Work required :: How do the lines below between the ones holding "And I saw that" and "or they can", inclusive, read? Give them again exactly, with no other lines.

Dataset records ::
* * * *

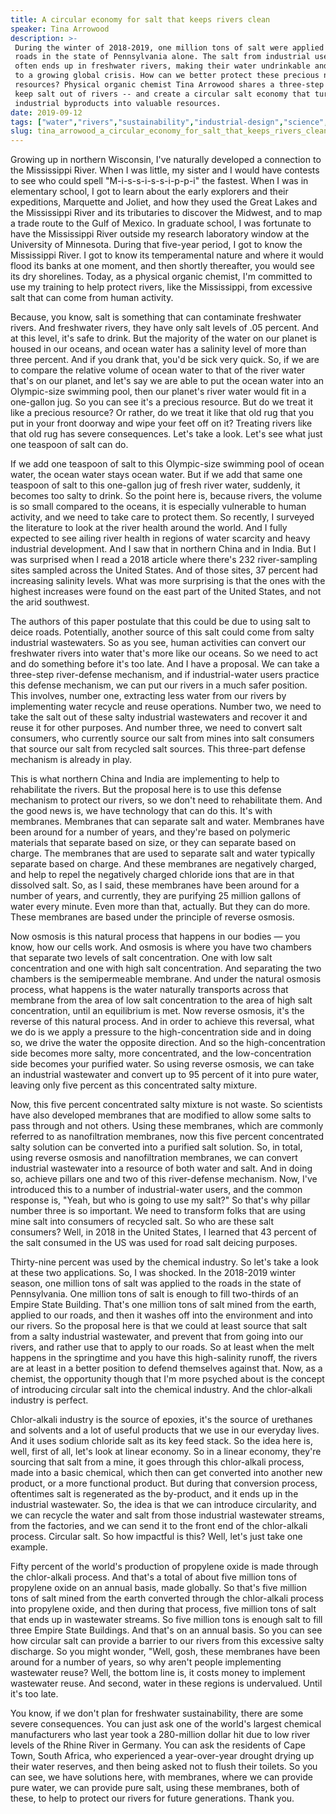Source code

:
 ```yaml
---
title: A circular economy for salt that keeps rivers clean
speaker: Tina Arrowood
description: >-
 During the winter of 2018-2019, one million tons of salt were applied to icy
 roads in the state of Pennsylvania alone. The salt from industrial uses like this
 often ends up in freshwater rivers, making their water undrinkable and contributing
 to a growing global crisis. How can we better protect these precious natural
 resources? Physical organic chemist Tina Arrowood shares a three-step plan to
 keep salt out of rivers -- and create a circular salt economy that turns
 industrial byproducts into valuable resources.
date: 2019-09-12
tags: ["water","rivers","sustainability","industrial-design","science","chemistry","environment","technology"]
slug: tina_arrowood_a_circular_economy_for_salt_that_keeps_rivers_clean
---
```


Growing up in northern Wisconsin, I've naturally developed a connection to the Mississippi
River. When I was little, my sister and I would have contests to see who could spell
"M-i-s-s-i-s-s-i-p-p-i" the fastest. When I was in elementary school, I got to learn about
the early explorers and their expeditions, Marquette and Joliet, and how they used the
Great Lakes and the Mississippi River and its tributaries to discover the Midwest, and to
map a trade route to the Gulf of Mexico. In graduate school, I was fortunate to have the
Mississippi River outside my research laboratory window at the University of Minnesota.
During that five-year period, I got to know the Mississippi River. I got to know its
temperamental nature and where it would flood its banks at one moment, and then shortly
thereafter, you would see its dry shorelines. Today, as a physical organic chemist, I'm
committed to use my training to help protect rivers, like the Mississippi, from excessive
salt that can come from human activity.

Because, you know, salt is something that can contaminate freshwater rivers. And
freshwater rivers, they have only salt levels of .05 percent. And at this level, it's safe
to drink. But the majority of the water on our planet is housed in our oceans, and ocean
water has a salinity level of more than three percent. And if you drank that, you'd be
sick very quick. So, if we are to compare the relative volume of ocean water to that of
the river water that's on our planet, and let's say we are able to put the ocean water
into an Olympic-size swimming pool, then our planet's river water would fit in a
one-gallon jug. So you can see it's a precious resource. But do we treat it like a precious
resource? Or rather, do we treat it like that old rug that you put in your front doorway
and wipe your feet off on it? Treating rivers like that old rug has severe consequences.
Let's take a look. Let's see what just one teaspoon of salt can do.

If we add one teaspoon of salt to this Olympic-size swimming pool of ocean water, the
ocean water stays ocean water. But if we add that same one teaspoon of salt to this
one-gallon jug of fresh river water, suddenly, it becomes too salty to drink. So the point
here is, because rivers, the volume is so small compared to the oceans, it is especially
vulnerable to human activity, and we need to take care to protect them. So recently, I
surveyed the literature to look at the river health around the world. And I fully expected
to see ailing river health in regions of water scarcity and heavy industrial development.
And I saw that in northern China and in India. But I was surprised when I read a 2018
article where there's 232 river-sampling sites sampled across the United States. And of
those sites, 37 percent had increasing salinity levels. What was more surprising is that
the ones with the highest increases were found on the east part of the United States, and
not the arid southwest.

The authors of this paper postulate that this could be due to using salt to deice roads.
Potentially, another source of this salt could come from salty industrial wastewaters. So
as you see, human activities can convert our freshwater rivers into water that's more like
our oceans. So we need to act and do something before it's too late. And I have a
proposal. We can take a three-step river-defense mechanism, and if industrial-water users
practice this defense mechanism, we can put our rivers in a much safer position. This
involves, number one, extracting less water from our rivers by implementing water recycle
and reuse operations. Number two, we need to take the salt out of these salty industrial
wastewaters and recover it and reuse it for other purposes. And number three, we need to
convert salt consumers, who currently source our salt from mines into salt consumers that
source our salt from recycled salt sources. This three-part defense mechanism is already
in play.

This is what northern China and India are implementing to help to rehabilitate the rivers.
But the proposal here is to use this defense mechanism to protect our rivers, so we don't
need to rehabilitate them. And the good news is, we have technology that can do this. It's
with membranes. Membranes that can separate salt and water. Membranes have been around for
a number of years, and they're based on polymeric materials that separate based on size,
or they can separate based on charge. The membranes that are used to separate salt and
water typically separate based on charge. And these membranes are negatively charged, and
help to repel the negatively charged chloride ions that are in that dissolved salt. So, as
I said, these membranes have been around for a number of years, and currently, they are
purifying 25 million gallons of water every minute. Even more than that, actually. But
they can do more. These membranes are based under the principle of reverse
osmosis.

Now osmosis is this natural process that happens in our bodies — you know, how our cells
work. And osmosis is where you have two chambers that separate two levels of salt
concentration. One with low salt concentration and one with high salt concentration. And
separating the two chambers is the semipermeable membrane. And under the natural osmosis
process, what happens is the water naturally transports across that membrane from the area
of low salt concentration to the area of high salt concentration, until an equilibrium is
met. Now reverse osmosis, it's the reverse of this natural process. And in order to achieve
this reversal, what we do is we apply a pressure to the high-concentration side and in
doing so, we drive the water the opposite direction. And so the high-concentration side
becomes more salty, more concentrated, and the low-concentration side becomes your
purified water. So using reverse osmosis, we can take an industrial wastewater and convert
up to 95 percent of it into pure water, leaving only five percent as this concentrated
salty mixture.

Now, this five percent concentrated salty mixture is not waste. So scientists have also
developed membranes that are modified to allow some salts to pass through and not others.
Using these membranes, which are commonly referred to as nanofiltration membranes, now
this five percent concentrated salty solution can be converted into a purified salt
solution. So, in total, using reverse osmosis and nanofiltration membranes, we can convert
industrial wastewater into a resource of both water and salt. And in doing so, achieve
pillars one and two of this river-defense mechanism. Now, I've introduced this to a number
of industrial-water users, and the common response is, "Yeah, but who is going to use my
salt?" So that's why pillar number three is so important. We need to transform folks that
are using mine salt into consumers of recycled salt. So who are these salt consumers?
Well, in 2018 in the United States, I learned that 43 percent of the salt consumed in the
US was used for road salt deicing purposes.

Thirty-nine percent was used by the chemical industry. So let's take a look at these two
applications. So, I was shocked. In the 2018-2019 winter season, one million tons of salt
was applied to the roads in the state of Pennsylvania. One million tons of salt is enough
to fill two-thirds of an Empire State Building. That's one million tons of salt mined from
the earth, applied to our roads, and then it washes off into the environment and into our
rivers. So the proposal here is that we could at least source that salt from a salty
industrial wastewater, and prevent that from going into our rivers, and rather use that to
apply to our roads. So at least when the melt happens in the springtime and you have this
high-salinity runoff, the rivers are at least in a better position to defend themselves
against that. Now, as a chemist, the opportunity though that I'm more psyched about is the
concept of introducing circular salt into the chemical industry. And the chlor-alkali
industry is perfect.

Chlor-alkali industry is the source of epoxies, it's the source of urethanes and solvents
and a lot of useful products that we use in our everyday lives. And it uses sodium
chloride salt as its key feed stack. So the idea here is, well, first of all, let's look
at linear economy. So in a linear economy, they're sourcing that salt from a mine, it goes
through this chlor-alkali process, made into a basic chemical, which then can get
converted into another new product, or a more functional product. But during that
conversion process, oftentimes salt is regenerated as the by-product, and it ends up in
the industrial wastewater. So, the idea is that we can introduce circularity, and we can
recycle the water and salt from those industrial wastewater streams, from the factories,
and we can send it to the front end of the chlor-alkali process. Circular salt. So how
impactful is this? Well, let's just take one example.

Fifty percent of the world's production of propylene oxide is made through the
chlor-alkali process. And that's a total of about five million tons of propylene oxide on
an annual basis, made globally. So that's five million tons of salt mined from the earth
converted through the chlor-alkali process into propylene oxide, and then during that
process, five million tons of salt that ends up in wastewater streams. So five million
tons is enough salt to fill three Empire State Buildings. And that's on an annual basis.
So you can see how circular salt can provide a barrier to our rivers from this excessive
salty discharge. So you might wonder, "Well, gosh, these membranes have been around for a
number of years, so why aren't people implementing wastewater reuse? Well, the bottom line
is, it costs money to implement wastewater reuse. And second, water in these regions is
undervalued. Until it's too late.

You know, if we don't plan for freshwater sustainability, there are some severe
consequences. You can just ask one of the world's largest chemical manufacturers who last
year took a 280-million dollar hit due to low river levels of the Rhine River in Germany.
You can ask the residents of Cape Town, South Africa, who experienced a year-over-year
drought drying up their water reserves, and then being asked not to flush their toilets. So
you can see, we have solutions here, with membranes, where we can provide pure water, we
can provide pure salt, using these membranes, both of these, to help to protect our rivers
for future generations. Thank you.

<!--
ad_duration=3.33
comment_count=50
event="TED@DuPont"
external_start_time=0
has_talk_citation=1
intro_duration=11.82
is_subtitle_required="False"
is_talk_featured="True"
language="en"
language_swap="False"
native_language="en"
number_of_related_talks=6
number_of_speakers=1
number_of_subtitled_videos=16
number_of_tags=8
number_of_talk_download_languages=16
number_of_talk_more_resources=0
number_of_talk_recommendations=1
number_of_talks_take_actions=1
post_ad_duration=0.83
published_timestamp="2019-10-16 19:53:42"
recording_date="2019-09-12"
speaker_description="Scientist, engineer"
speaker_is_published=1
speaker_name="Tina Arrowood"
talk_more_resources=[]
talk_name="A circular economy for salt that keeps rivers clean"
talk_recommendations_blurb="More resources curated by Tina Arrowood"
talks_tags=["water","rivers","sustainability","industrial-design","science","chemistry","environment","technology"]
url_audio="https://download.ted.com/talks/TinaArrowood_2019S.mp3?apikey=acme-roadrunner"
url_photo_speaker="https://pe.tedcdn.com/images/ted/94a448f2789dd9337f593f6d58b02131e76ba9ad_254x191.jpg"
url_photo_talk="https://s3.amazonaws.com/talkstar-photos/uploads/d46f97a8-26be-4556-b498-7d84b37ff5bc/TinaArrowood_2019S-embed.jpg"
url_webpage="https://www.ted.com/talks/tina_arrowood_a_circular_economy_for_salt_that_keeps_rivers_clean"
video_type_name="TED Institute Talk"
-->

* * * *

Solution for this exercise ::
And I saw that in northern China and in India. But I was surprised when I read a 2018
article where there's 232 river-sampling sites sampled across the United States. And of
those sites, 37 percent had increasing salinity levels. What was more surprising is that
the ones with the highest increases were found on the east part of the United States, and
not the arid southwest.

The authors of this paper postulate that this could be due to using salt to deice roads.
Potentially, another source of this salt could come from salty industrial wastewaters. So
as you see, human activities can convert our freshwater rivers into water that's more like
our oceans. So we need to act and do something before it's too late. And I have a
proposal. We can take a three-step river-defense mechanism, and if industrial-water users
practice this defense mechanism, we can put our rivers in a much safer position. This
involves, number one, extracting less water from our rivers by implementing water recycle
and reuse operations. Number two, we need to take the salt out of these salty industrial
wastewaters and recover it and reuse it for other purposes. And number three, we need to
convert salt consumers, who currently source our salt from mines into salt consumers that
source our salt from recycled salt sources. This three-part defense mechanism is already
in play.

This is what northern China and India are implementing to help to rehabilitate the rivers.
But the proposal here is to use this defense mechanism to protect our rivers, so we don't
need to rehabilitate them. And the good news is, we have technology that can do this. It's
with membranes. Membranes that can separate salt and water. Membranes have been around for
a number of years, and they're based on polymeric materials that separate based on size,
or they can separate based on charge. The membranes that are used to separate salt and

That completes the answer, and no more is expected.